** Data records follows **
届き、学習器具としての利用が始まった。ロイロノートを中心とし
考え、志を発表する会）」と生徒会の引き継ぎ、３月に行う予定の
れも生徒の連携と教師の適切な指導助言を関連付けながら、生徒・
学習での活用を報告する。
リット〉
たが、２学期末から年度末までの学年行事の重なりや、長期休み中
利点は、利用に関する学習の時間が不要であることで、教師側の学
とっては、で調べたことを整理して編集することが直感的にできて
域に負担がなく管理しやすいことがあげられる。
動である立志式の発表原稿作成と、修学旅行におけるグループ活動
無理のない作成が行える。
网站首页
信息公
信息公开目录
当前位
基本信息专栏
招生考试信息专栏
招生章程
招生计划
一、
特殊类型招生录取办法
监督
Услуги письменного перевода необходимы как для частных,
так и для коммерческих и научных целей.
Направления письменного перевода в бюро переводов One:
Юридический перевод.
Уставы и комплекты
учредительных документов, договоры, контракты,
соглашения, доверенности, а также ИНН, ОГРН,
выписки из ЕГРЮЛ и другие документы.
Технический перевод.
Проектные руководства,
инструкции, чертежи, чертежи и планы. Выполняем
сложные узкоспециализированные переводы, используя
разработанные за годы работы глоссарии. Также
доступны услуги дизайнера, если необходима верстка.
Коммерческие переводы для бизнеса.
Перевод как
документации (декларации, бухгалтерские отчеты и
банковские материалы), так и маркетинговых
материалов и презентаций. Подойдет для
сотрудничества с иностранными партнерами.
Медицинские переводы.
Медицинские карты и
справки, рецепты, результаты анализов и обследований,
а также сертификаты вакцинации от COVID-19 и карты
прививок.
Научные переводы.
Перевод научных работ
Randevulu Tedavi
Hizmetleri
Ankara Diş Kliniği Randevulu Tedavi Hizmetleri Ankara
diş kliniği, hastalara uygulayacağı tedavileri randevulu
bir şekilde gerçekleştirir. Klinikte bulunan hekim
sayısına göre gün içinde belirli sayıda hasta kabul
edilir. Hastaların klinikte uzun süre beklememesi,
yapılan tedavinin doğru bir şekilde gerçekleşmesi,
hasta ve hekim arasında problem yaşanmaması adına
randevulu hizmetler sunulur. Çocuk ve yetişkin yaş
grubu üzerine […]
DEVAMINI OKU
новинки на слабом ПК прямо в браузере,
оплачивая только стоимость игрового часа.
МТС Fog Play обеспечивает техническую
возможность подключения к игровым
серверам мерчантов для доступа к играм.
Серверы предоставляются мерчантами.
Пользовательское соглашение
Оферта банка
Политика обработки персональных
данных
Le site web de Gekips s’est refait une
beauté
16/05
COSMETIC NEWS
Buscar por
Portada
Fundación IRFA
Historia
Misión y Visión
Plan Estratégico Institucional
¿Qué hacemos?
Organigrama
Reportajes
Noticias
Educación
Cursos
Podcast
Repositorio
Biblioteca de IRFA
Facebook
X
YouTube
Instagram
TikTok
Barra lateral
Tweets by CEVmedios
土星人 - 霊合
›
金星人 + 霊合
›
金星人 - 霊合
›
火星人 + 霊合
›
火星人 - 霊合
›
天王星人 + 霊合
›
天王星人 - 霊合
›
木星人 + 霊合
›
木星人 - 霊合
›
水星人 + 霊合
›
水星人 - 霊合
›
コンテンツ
** End of Data records **
— Your instructions —
Every record, word for word, must be returned.

— Written reply —
届き、学習器具としての利用が始まった。ロイロノートを中心とし
考え、志を発表する会）」と生徒会の引き継ぎ、３月に行う予定の
れも生徒の連携と教師の適切な指導助言を関連付けながら、生徒・
学習での活用を報告する。
リット〉
たが、２学期末から年度末までの学年行事の重なりや、長期休み中
利点は、利用に関する学習の時間が不要であることで、教師側の学
とっては、で調べたことを整理して編集することが直感的にできて
域に負担がなく管理しやすいことがあげられる。
動である立志式の発表原稿作成と、修学旅行におけるグループ活動
無理のない作成が行える。
网站首页
信息公
信息公开目录
当前位
基本信息专栏
招生考试信息专栏
招生章程
招生计划
一、
特殊类型招生录取办法
监督
Услуги письменного перевода необходимы как для частных,
так и для коммерческих и научных целей.
Направления письменного перевода в бюро переводов One:
Юридический перевод.
Уставы и комплекты
учредительных документов, договоры, контракты,
соглашения, доверенности, а также ИНН, ОГРН,
выписки из ЕГРЮЛ и другие документы.
Технический перевод.
Проектные руководства,
инструкции, чертежи, чертежи и планы. Выполняем
сложные узкоспециализированные переводы, используя
разработанные за годы работы глоссарии. Также
доступны услуги дизайнера, если необходима верстка.
Коммерческие переводы для бизнеса.
Перевод как
документации (декларации, бухгалтерские отчеты и
банковские материалы), так и маркетинговых
материалов и презентаций. Подойдет для
сотрудничества с иностранными партнерами.
Медицинские переводы.
Медицинские карты и
справки, рецепты, результаты анализов и обследований,
а также сертификаты вакцинации от COVID-19 и карты
прививок.
Научные переводы.
Перевод научных работ
Randevulu Tedavi
Hizmetleri
Ankara Diş Kliniği Randevulu Tedavi Hizmetleri Ankara
diş kliniği, hastalara uygulayacağı tedavileri randevulu
bir şekilde gerçekleştirir. Klinikte bulunan hekim
sayısına göre gün içinde belirli sayıda hasta kabul
edilir. Hastaların klinikte uzun süre beklememesi,
yapılan tedavinin doğru bir şekilde gerçekleşmesi,
hasta ve hekim arasında problem yaşanmaması adına
randevulu hizmetler sunulur. Çocuk ve yetişkin yaş
grubu üzerine […]
DEVAMINI OKU
новинки на слабом ПК прямо в браузере,
оплачивая только стоимость игрового часа.
МТС Fog Play обеспечивает техническую
возможность подключения к игровым
серверам мерчантов для доступа к играм.
Серверы предоставляются мерчантами.
Пользовательское соглашение
Оферта банка
Политика обработки персональных
данных
Le site web de Gekips s’est refait une
beauté
16/05
COSMETIC NEWS
Buscar por
Portada
Fundación IRFA
Historia
Misión y Visión
Plan Estratégico Institucional
¿Qué hacemos?
Organigrama
Reportajes
Noticias
Educación
Cursos
Podcast
Repositorio
Biblioteca de IRFA
Facebook
X
YouTube
Instagram
TikTok
Barra lateral
Tweets by CEVmedios
土星人 - 霊合
›
金星人 + 霊合
›
金星人 - 霊合
›
火星人 + 霊合
›
火星人 - 霊合
›
天王星人 + 霊合
›
天王星人 - 霊合
›
木星人 + 霊合
›
木星人 - 霊合
›
水星人 + 霊合
›
水星人 - 霊合
›
コンテンツ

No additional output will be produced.